- **Exercise directions**
Write out the text read from each picture in this material, line for line and unchanged, leaving the pictures themselves out.

+++

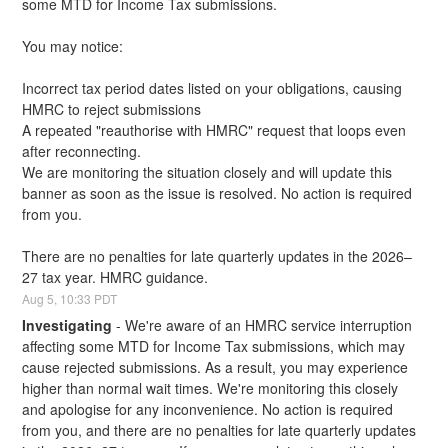
some MTD for Income Tax submissions.
You may notice:
Incorrect tax period dates listed on your obligations, causing 
HMRC to reject submissions
A repeated "reauthorise with HMRC" request that loops even 
after reconnecting.
We are monitoring the situation closely and will update this 
banner as soon as the issue is resolved. No action is required 
from you.
There are no penalties for late quarterly updates in the 2026–
27 tax year. HMRC guidance.
Aug
5
,
10:33
PDT
Investigating
-
We're aware of an HMRC service interruption 
affecting some MTD for Income Tax submissions, which may 
cause rejected submissions. As a result, you may experience 
higher than normal wait times. We're monitoring this closely 
and apologise for any inconvenience. No action is required 
from you, and there are no penalties for late quarterly updates 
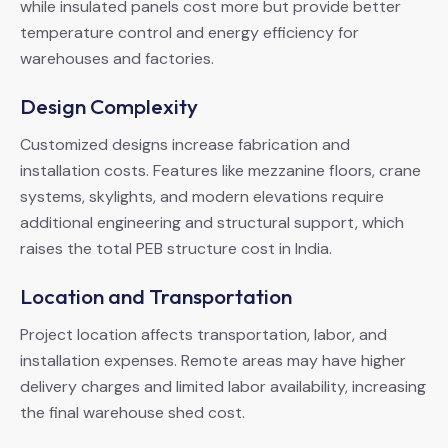
while insulated panels cost more but provide better
temperature control and energy efficiency for
warehouses and factories.
Design Complexity
Customized designs increase fabrication and
installation costs. Features like mezzanine floors, crane
systems, skylights, and modern elevations require
additional engineering and structural support, which
raises the total PEB structure cost in India.
Location and Transportation
Project location affects transportation, labor, and
installation expenses. Remote areas may have higher
delivery charges and limited labor availability, increasing
the final warehouse shed cost.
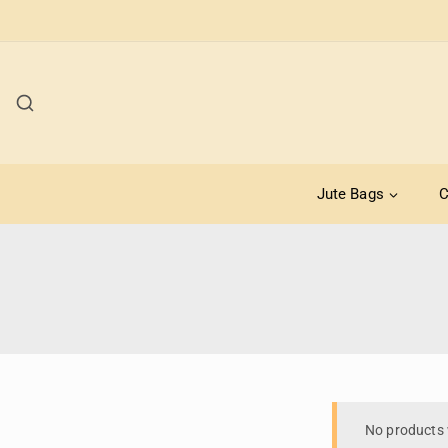
Jute Bags
C
No products 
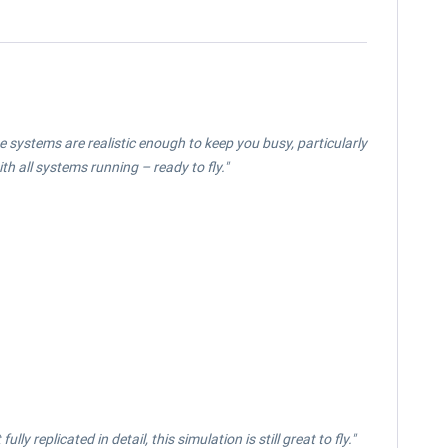
e systems are realistic enough to keep you busy, particularly
ith all systems running – ready to fly."
y replicated in detail, this simulation is still great to fly."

+++

- **Finished exercise**
some MTD for Income Tax submissions.
You may notice:
Incorrect tax period dates listed on your obligations, causing 
HMRC to reject submissions
A repeated "reauthorise with HMRC" request that loops even 
after reconnecting.
We are monitoring the situation closely and will update this 
banner as soon as the issue is resolved. No action is required 
from you.
There are no penalties for late quarterly updates in the 2026–
27 tax year. HMRC guidance.
Aug
5
,
10:33
PDT
Investigating
-
We're aware of an HMRC service interruption 
affecting some MTD for Income Tax submissions, which may 
cause rejected submissions. As a result, you may experience 
higher than normal wait times. We're monitoring this closely 
and apologise for any inconvenience. No action is required 
from you, and there are no penalties for late quarterly updates 
while insulated panels cost more but provide better
temperature control and energy efficiency for
warehouses and factories.
Design Complexity
Customized designs increase fabrication and
installation costs. Features like mezzanine floors, crane
systems, skylights, and modern elevations require
additional engineering and structural support, which
raises the total PEB structure cost in India.
Location and Transportation
Project location affects transportation, labor, and
installation expenses. Remote areas may have higher
delivery charges and limited labor availability, increasing
the final warehouse shed cost.
Jute Bags
C
No products 
e systems are realistic enough to keep you busy, particularly
ith all systems running – ready to fly."
y replicated in detail, this simulation is still great to fly."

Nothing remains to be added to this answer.